• _EXERCISE DIRECTIONS_
Drop every picture, then print the rest of the listing exactly as given.

════

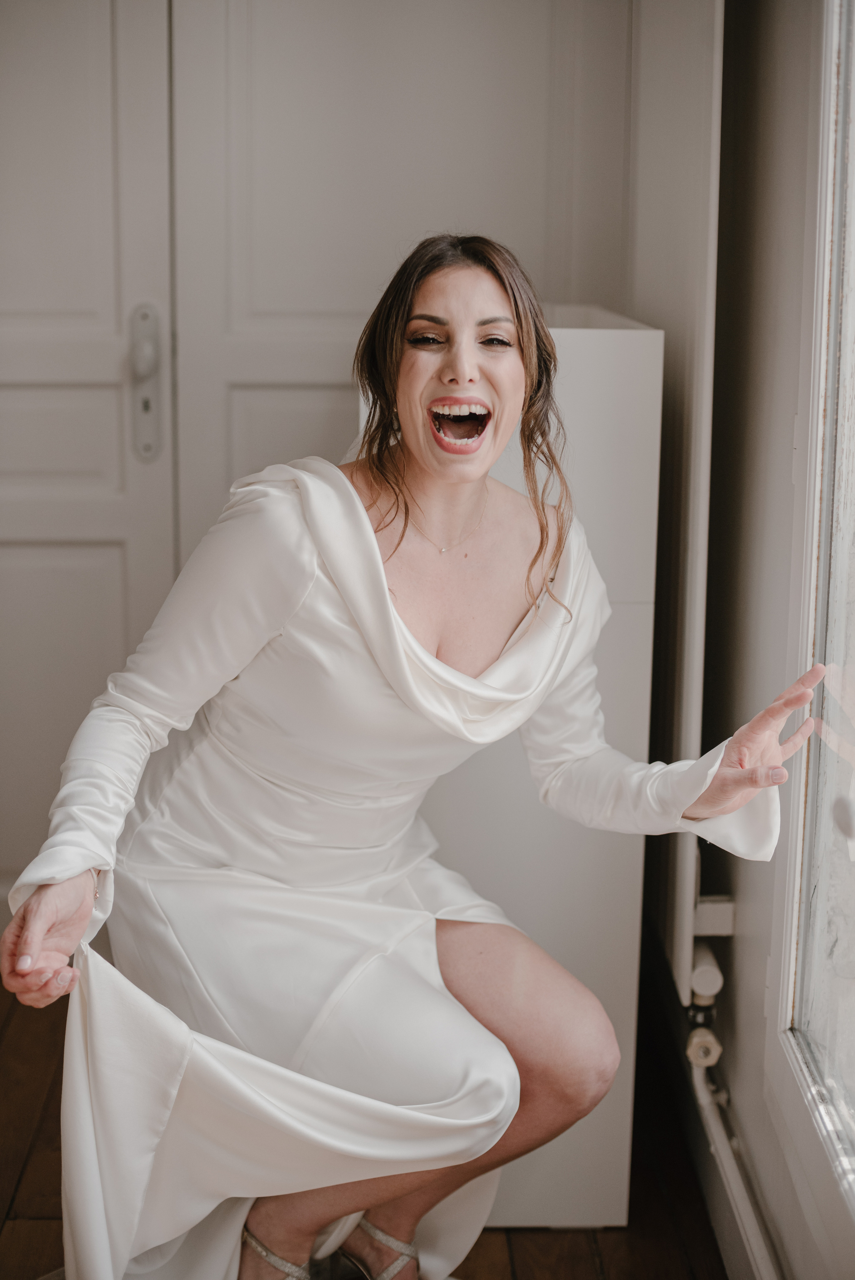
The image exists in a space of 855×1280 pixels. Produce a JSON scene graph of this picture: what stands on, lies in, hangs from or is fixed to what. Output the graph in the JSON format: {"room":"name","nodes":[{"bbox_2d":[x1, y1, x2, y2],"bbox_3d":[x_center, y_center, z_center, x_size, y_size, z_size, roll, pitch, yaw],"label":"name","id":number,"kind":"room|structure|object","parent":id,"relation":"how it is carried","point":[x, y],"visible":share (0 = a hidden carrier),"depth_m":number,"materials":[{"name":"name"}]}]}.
{"room":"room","nodes":[
{"label":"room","id":0,"kind":"room"},
{"bbox_2d":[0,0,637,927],"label":"back wall","id":1,"kind":"structure","parent":0,"point":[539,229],"depth_m":3.21,"materials":[{"name":"white paint"}]},
{"bbox_2d":[0,0,176,907],"bbox_3d":[-0.895,-0.433,3.269,0.926,2.088,0.105,0,11,-1],"label":"door","id":2,"kind":"structure","parent":1,"relation":"in","point":[118,557],"depth_m":3.27,"materials":[{"name":"white paint"}]},
{"bbox_2d":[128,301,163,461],"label":"door handle","id":3,"kind":"object","parent":2,"relation":"attached to","point":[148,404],"visible":0.93,"depth_m":3.18,"materials":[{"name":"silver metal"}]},
{"bbox_2d":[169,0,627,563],"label":"door","id":4,"kind":"structure","parent":1,"relation":"in","point":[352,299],"depth_m":3.22,"materials":[{"name":"white paint"}]},
{"bbox_2d":[0,961,733,1279],"bbox_3d":[-0.627,1.037,1.571,2.800,0.108,4.758,0,11,-1],"label":"floor","id":5,"kind":"structure","parent":0,"point":[609,1246],"depth_m":2.54,"materials":[{"name":"brown wood"}]},
{"bbox_2d":[1,232,828,1276],"bbox_3d":[-0.006,0.221,2.031,0.828,1.316,0.577,0,11,-1],"label":"woman","id":6,"kind":"object","parent":5,"relation":"on","point":[474,469],"visible":0.96,"depth_m":1.98},
{"bbox_2d":[383,306,662,1235],"bbox_3d":[0.094,0.143,2.652,0.380,1.235,0.644,0,11,-1],"label":"white cabinet","id":7,"kind":"object","parent":5,"relation":"on","point":[606,364],"visible":0.43,"depth_m":2.37,"materials":[{"name":"white"}]},
{"bbox_2d":[635,1,854,1279],"bbox_3d":[0.503,-0.239,1.354,0.164,2.553,4.209,0,11,-1],"label":"right wall","id":8,"kind":"structure","parent":0,"point":[731,998],"depth_m":2.27,"materials":[{"name":"paint"}]},
{"bbox_2d":[626,0,723,1002],"bbox_3d":[0.351,-0.453,2.714,0.070,1.717,0.954,0,11,-1],"label":"radiator","id":9,"kind":"object","parent":8,"relation":"attached to","point":[693,564],"visible":0.67,"depth_m":2.42,"materials":[{"name":"white"}]},
{"bbox_2d":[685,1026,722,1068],"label":"pipe valve","id":10,"kind":"object","parent":8,"relation":"attached to","point":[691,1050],"visible":0.85,"depth_m":2.52,"materials":[{"name":"white"}]},
{"bbox_2d":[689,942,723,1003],"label":"pipe","id":11,"kind":"object","parent":8,"relation":"attached to","point":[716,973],"visible":0.74,"depth_m":2.47,"materials":[{"name":"white plastic"}]},
{"bbox_2d":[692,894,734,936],"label":"wall bracket","id":12,"kind":"object","parent":8,"relation":"attached to","point":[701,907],"visible":0.5,"depth_m":2.48,"materials":[{"name":"white"}]},
{"bbox_2d":[687,1026,779,1279],"bbox_3d":[0.410,0.760,1.872,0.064,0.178,1.627,0,11,-1],"label":"heating pipe","id":13,"kind":"object","parent":8,"relation":"attached to","point":[711,1125],"visible":0.7,"depth_m":2.30,"materials":[{"name":"white metal"}]},
{"bbox_2d":[772,0,854,1235],"bbox_3d":[0.452,-0.262,1.366,0.102,1.876,1.370,0,11,-1],"label":"window","id":14,"kind":"structure","parent":8,"relation":"in","point":[788,1013],"depth_m":1.95,"materials":[{"name":"glass"}]}
]}

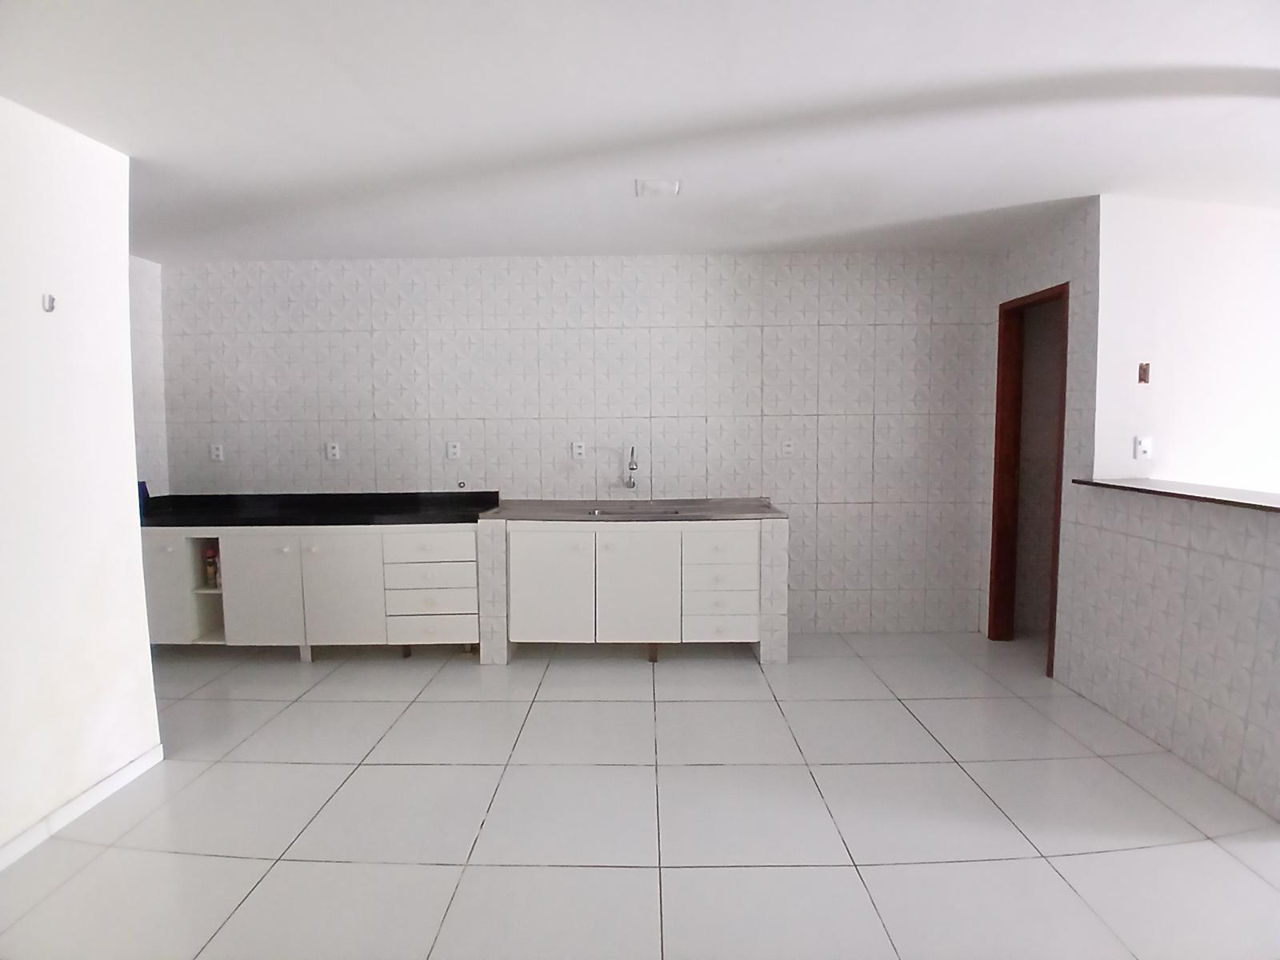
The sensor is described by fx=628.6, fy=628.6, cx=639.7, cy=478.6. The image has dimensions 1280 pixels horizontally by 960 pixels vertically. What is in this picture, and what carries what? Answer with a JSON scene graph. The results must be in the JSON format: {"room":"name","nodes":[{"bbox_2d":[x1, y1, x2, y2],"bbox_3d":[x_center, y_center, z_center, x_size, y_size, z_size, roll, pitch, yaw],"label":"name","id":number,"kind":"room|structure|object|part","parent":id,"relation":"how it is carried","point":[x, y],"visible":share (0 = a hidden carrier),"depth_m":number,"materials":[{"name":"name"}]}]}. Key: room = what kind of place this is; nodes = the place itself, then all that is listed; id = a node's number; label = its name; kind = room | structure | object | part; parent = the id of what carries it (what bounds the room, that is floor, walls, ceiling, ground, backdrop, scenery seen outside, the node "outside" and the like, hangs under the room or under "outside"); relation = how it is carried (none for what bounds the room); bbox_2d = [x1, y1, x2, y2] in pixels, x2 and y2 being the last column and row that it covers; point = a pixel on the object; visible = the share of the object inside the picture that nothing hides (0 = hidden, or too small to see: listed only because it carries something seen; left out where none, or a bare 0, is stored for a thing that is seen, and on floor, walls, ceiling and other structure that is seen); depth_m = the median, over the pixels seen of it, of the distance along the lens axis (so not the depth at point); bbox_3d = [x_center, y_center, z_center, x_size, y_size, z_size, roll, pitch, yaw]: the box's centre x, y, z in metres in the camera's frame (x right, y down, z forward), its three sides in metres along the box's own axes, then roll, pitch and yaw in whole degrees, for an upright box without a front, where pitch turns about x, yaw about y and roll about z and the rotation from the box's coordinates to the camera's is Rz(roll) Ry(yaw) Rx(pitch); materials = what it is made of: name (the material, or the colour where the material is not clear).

════

• _TASK ANSWER_
The image exists in a space of 855×1280 pixels. Produce a JSON scene graph of this picture: what stands on, lies in, hangs from or is fixed to what. Output the graph in the JSON format: {"room":"name","nodes":[{"bbox_2d":[x1, y1, x2, y2],"bbox_3d":[x_center, y_center, z_center, x_size, y_size, z_size, roll, pitch, yaw],"label":"name","id":number,"kind":"room|structure|object","parent":id,"relation":"how it is carried","point":[x, y],"visible":share (0 = a hidden carrier),"depth_m":number,"materials":[{"name":"name"}]}]}.
{"room":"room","nodes":[
{"label":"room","id":0,"kind":"room"},
{"bbox_2d":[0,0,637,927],"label":"back wall","id":1,"kind":"structure","parent":0,"point":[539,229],"depth_m":3.21,"materials":[{"name":"white paint"}]},
{"bbox_2d":[0,0,176,907],"bbox_3d":[-0.895,-0.433,3.269,0.926,2.088,0.105,0,11,-1],"label":"door","id":2,"kind":"structure","parent":1,"relation":"in","point":[118,557],"depth_m":3.27,"materials":[{"name":"white paint"}]},
{"bbox_2d":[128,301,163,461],"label":"door handle","id":3,"kind":"object","parent":2,"relation":"attached to","point":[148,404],"visible":0.93,"depth_m":3.18,"materials":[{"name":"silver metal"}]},
{"bbox_2d":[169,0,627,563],"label":"door","id":4,"kind":"structure","parent":1,"relation":"in","point":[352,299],"depth_m":3.22,"materials":[{"name":"white paint"}]},
{"bbox_2d":[0,961,733,1279],"bbox_3d":[-0.627,1.037,1.571,2.800,0.108,4.758,0,11,-1],"label":"floor","id":5,"kind":"structure","parent":0,"point":[609,1246],"depth_m":2.54,"materials":[{"name":"brown wood"}]},
{"bbox_2d":[1,232,828,1276],"bbox_3d":[-0.006,0.221,2.031,0.828,1.316,0.577,0,11,-1],"label":"woman","id":6,"kind":"object","parent":5,"relation":"on","point":[474,469],"visible":0.96,"depth_m":1.98},
{"bbox_2d":[383,306,662,1235],"bbox_3d":[0.094,0.143,2.652,0.380,1.235,0.644,0,11,-1],"label":"white cabinet","id":7,"kind":"object","parent":5,"relation":"on","point":[606,364],"visible":0.43,"depth_m":2.37,"materials":[{"name":"white"}]},
{"bbox_2d":[635,1,854,1279],"bbox_3d":[0.503,-0.239,1.354,0.164,2.553,4.209,0,11,-1],"label":"right wall","id":8,"kind":"structure","parent":0,"point":[731,998],"depth_m":2.27,"materials":[{"name":"paint"}]},
{"bbox_2d":[626,0,723,1002],"bbox_3d":[0.351,-0.453,2.714,0.070,1.717,0.954,0,11,-1],"label":"radiator","id":9,"kind":"object","parent":8,"relation":"attached to","point":[693,564],"visible":0.67,"depth_m":2.42,"materials":[{"name":"white"}]},
{"bbox_2d":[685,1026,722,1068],"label":"pipe valve","id":10,"kind":"object","parent":8,"relation":"attached to","point":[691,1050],"visible":0.85,"depth_m":2.52,"materials":[{"name":"white"}]},
{"bbox_2d":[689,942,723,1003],"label":"pipe","id":11,"kind":"object","parent":8,"relation":"attached to","point":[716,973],"visible":0.74,"depth_m":2.47,"materials":[{"name":"white plastic"}]},
{"bbox_2d":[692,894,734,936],"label":"wall bracket","id":12,"kind":"object","parent":8,"relation":"attached to","point":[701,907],"visible":0.5,"depth_m":2.48,"materials":[{"name":"white"}]},
{"bbox_2d":[687,1026,779,1279],"bbox_3d":[0.410,0.760,1.872,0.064,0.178,1.627,0,11,-1],"label":"heating pipe","id":13,"kind":"object","parent":8,"relation":"attached to","point":[711,1125],"visible":0.7,"depth_m":2.30,"materials":[{"name":"white metal"}]},
{"bbox_2d":[772,0,854,1235],"bbox_3d":[0.452,-0.262,1.366,0.102,1.876,1.370,0,11,-1],"label":"window","id":14,"kind":"structure","parent":8,"relation":"in","point":[788,1013],"depth_m":1.95,"materials":[{"name":"glass"}]}
]}

The sensor is described by fx=628.6, fy=628.6, cx=639.7, cy=478.6. The image has dimensions 1280 pixels horizontally by 960 pixels vertically. What is in this picture, and what carries what? Answer with a JSON scene graph. The results must be in the JSON format: {"room":"name","nodes":[{"bbox_2d":[x1, y1, x2, y2],"bbox_3d":[x_center, y_center, z_center, x_size, y_size, z_size, roll, pitch, yaw],"label":"name","id":number,"kind":"room|structure|object|part","parent":id,"relation":"how it is carried","point":[x, y],"visible":share (0 = a hidden carrier),"depth_m":number,"materials":[{"name":"name"}]}]}. Key: room = what kind of place this is; nodes = the place itself, then all that is listed; id = a node's number; label = its name; kind = room | structure | object | part; parent = the id of what carries it (what bounds the room, that is floor, walls, ceiling, ground, backdrop, scenery seen outside, the node "outside" and the like, hangs under the room or under "outside"); relation = how it is carried (none for what bounds the room); bbox_2d = [x1, y1, x2, y2] in pixels, x2 and y2 being the last column and row that it covers; point = a pixel on the object; visible = the share of the object inside the picture that nothing hides (0 = hidden, or too small to see: listed only because it carries something seen; left out where none, or a bare 0, is stored for a thing that is seen, and on floor, walls, ceiling and other structure that is seen); depth_m = the median, over the pixels seen of it, of the distance along the lens axis (so not the depth at point); bbox_3d = [x_center, y_center, z_center, x_size, y_size, z_size, roll, pitch, yaw]: the box's centre x, y, z in metres in the camera's frame (x right, y down, z forward), its three sides in metres along the box's own axes, then roll, pitch and yaw in whole degrees, for an upright box without a front, where pitch turns about x, yaw about y and roll about z and the rotation from the box's coordinates to the camera's is Rz(roll) Ry(yaw) Rx(pitch); materials = what it is made of: name (the material, or the colour where the material is not clear).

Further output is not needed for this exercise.